Menurut Prof. Dr. Ir H. Adnan Kasry, Ahli Lingkungan Hidup Univ. Riau, kalapa sawit (Elaeis) adalah penyebab penyebab utama musibah banjir dan kekeringan di Indonesia, karena layaknya tanaman monokotil umumnya yang berakar serabut, kelapa sawit tidak bisa menyerap dan menahan air yang melimpah di musim hujan dan ketika musim kemarau  kelapa sawit akan menyerap cadangan air bawah tanah besar-besaran untuk memenuhi kebutuhannya  agar bisa tetap bertahan hidup dan berproduksi menghasilkan buah. Siklus hidup kelapa sawit semacam ini tentu sangat membahayakan lingkungan.

Menurut, Prof. Soekartawi, Guru besar Fakultas pertanian Univ.

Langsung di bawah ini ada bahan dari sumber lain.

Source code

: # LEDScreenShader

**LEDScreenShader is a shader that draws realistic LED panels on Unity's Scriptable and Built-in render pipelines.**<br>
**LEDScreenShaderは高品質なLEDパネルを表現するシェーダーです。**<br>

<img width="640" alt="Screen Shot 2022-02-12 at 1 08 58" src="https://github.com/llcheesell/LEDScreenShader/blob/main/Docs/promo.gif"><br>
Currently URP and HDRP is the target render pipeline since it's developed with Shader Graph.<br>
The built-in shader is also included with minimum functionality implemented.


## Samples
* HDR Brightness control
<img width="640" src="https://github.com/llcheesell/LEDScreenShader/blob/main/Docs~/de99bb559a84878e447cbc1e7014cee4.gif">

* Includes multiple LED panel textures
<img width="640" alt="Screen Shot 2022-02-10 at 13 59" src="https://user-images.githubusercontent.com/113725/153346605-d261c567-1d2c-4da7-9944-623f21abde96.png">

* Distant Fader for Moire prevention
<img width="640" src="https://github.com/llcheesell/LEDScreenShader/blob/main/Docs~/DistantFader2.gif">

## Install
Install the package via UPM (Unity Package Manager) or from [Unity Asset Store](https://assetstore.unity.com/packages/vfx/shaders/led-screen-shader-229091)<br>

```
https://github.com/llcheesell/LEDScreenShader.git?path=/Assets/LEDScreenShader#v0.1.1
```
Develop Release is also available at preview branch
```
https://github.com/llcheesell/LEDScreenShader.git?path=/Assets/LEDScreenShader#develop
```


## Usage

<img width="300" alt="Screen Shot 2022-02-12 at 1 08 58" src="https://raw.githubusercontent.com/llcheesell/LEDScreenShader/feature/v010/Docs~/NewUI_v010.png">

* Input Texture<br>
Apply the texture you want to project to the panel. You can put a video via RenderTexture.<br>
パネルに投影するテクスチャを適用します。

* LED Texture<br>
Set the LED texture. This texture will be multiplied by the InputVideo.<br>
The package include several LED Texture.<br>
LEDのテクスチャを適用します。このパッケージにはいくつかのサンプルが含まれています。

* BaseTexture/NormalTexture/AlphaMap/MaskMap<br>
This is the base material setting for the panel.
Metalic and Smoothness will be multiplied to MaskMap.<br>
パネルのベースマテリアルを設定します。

Brawijaya Malang, pembangunan perkebunan kelapa sawit bila dilakukan secara sembarangan akan memberikan dampak negatif tidak hanya terhadap lingkungan dan kergaman hayati, tapi juga terhadap budaya masyarakat setempat. Untuk itulah diperlukan kesepahaman  diantara para stakeholder yang berkepentingan, yaitu pemerintah investor dan masyarakat.

Pendapat berbeda dikemukakan oleh Donald Siahaan, Ketua Kelompok Peneliti Pengolahan Hasil dan Mutu dari Pusat Pnelitian Kelapa Sawit (PPKS) Medan, Sumatera Utara. Menurutnya, tidak seutuhnya benar jika dikatakan bahwa Kelapa Sawit adalah salah satu penyebab kekeringan, yang salah bukan kelapa sawitnya! Tapi petani penggarap yang tidak paham cara mengelola lahan sawitlah yang menyebabkan perubahan lingkungan.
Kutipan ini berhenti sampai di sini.